Vos tâches →
1. Extrayez de l'entretien sur la revue Huis Clos le passage qui va de « Nous avons eu » jusqu'à « de l’année 2024. » inclus.
2. Recopiez à l'identique l'ensemble des enregistrements ci-dessous, en omettant les images.

Texte à lire →

┌────────

Nous avons eu la chance d’interviewer Jean-Michel Leroy, un des fondateurs de la revue « Huis Clos », l’OVNI éditorial de ce début d’année 2024.

C’est un projet un peu fou d’imprimer du papier en 2024, non ?

Jean-Michel Leroy : Non seulement nous avons créé une revue, mais aussi une maison d’édition. La revue s’appelle Huis Clos, et les éditions éponymes sont les Éditions Huis Clos. Nous prévoyons de débuter la publication de nos premiers livres pour la fin de l’année 2024.

Les membres fondateurs de ce projet sont un groupe d’amis, essentiellement des copains de Sciences Po, nous avons étudié ensemble. Il y a aussi un ingénieur et un juriste. Abderrahmane El Kadiri est plus théorique, philosophe. Il a publié en 2019 un essai sur l’époque vue sous l’angle philosophique.

└────────

(Données de raisonnement sur la géométrie de scène)
┌────────

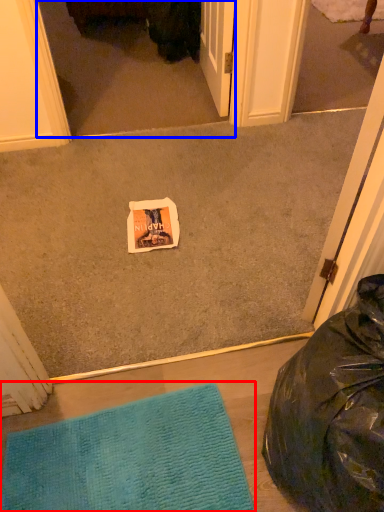
Question: Which of the following is the farthest to the observer, mat (highlighted by a red box) or screen door (highlighted by a blue box)?

Choices:
 (A) mat
 (B) screen door

Answer: (B)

└────────

Réponses rédigées →
1.
Nous avons eu la chance d’interviewer Jean-Michel Leroy, un des fondateurs de la revue « Huis Clos », l’OVNI éditorial de ce début d’année 2024.

C’est un projet un peu fou d’imprimer du papier en 2024, non ?

Jean-Michel Leroy : Non seulement nous avons créé une revue, mais aussi une maison d’édition. La revue s’appelle Huis Clos, et les éditions éponymes sont les Éditions Huis Clos. Nous prévoyons de débuter la publication de nos premiers livres pour la fin de l’année 2024.

2.
Question: Which of the following is the farthest to the observer, mat (highlighted by a red box) or screen door (highlighted by a blue box)?

Choices:
 (A) mat
 (B) screen door

Answer: (B)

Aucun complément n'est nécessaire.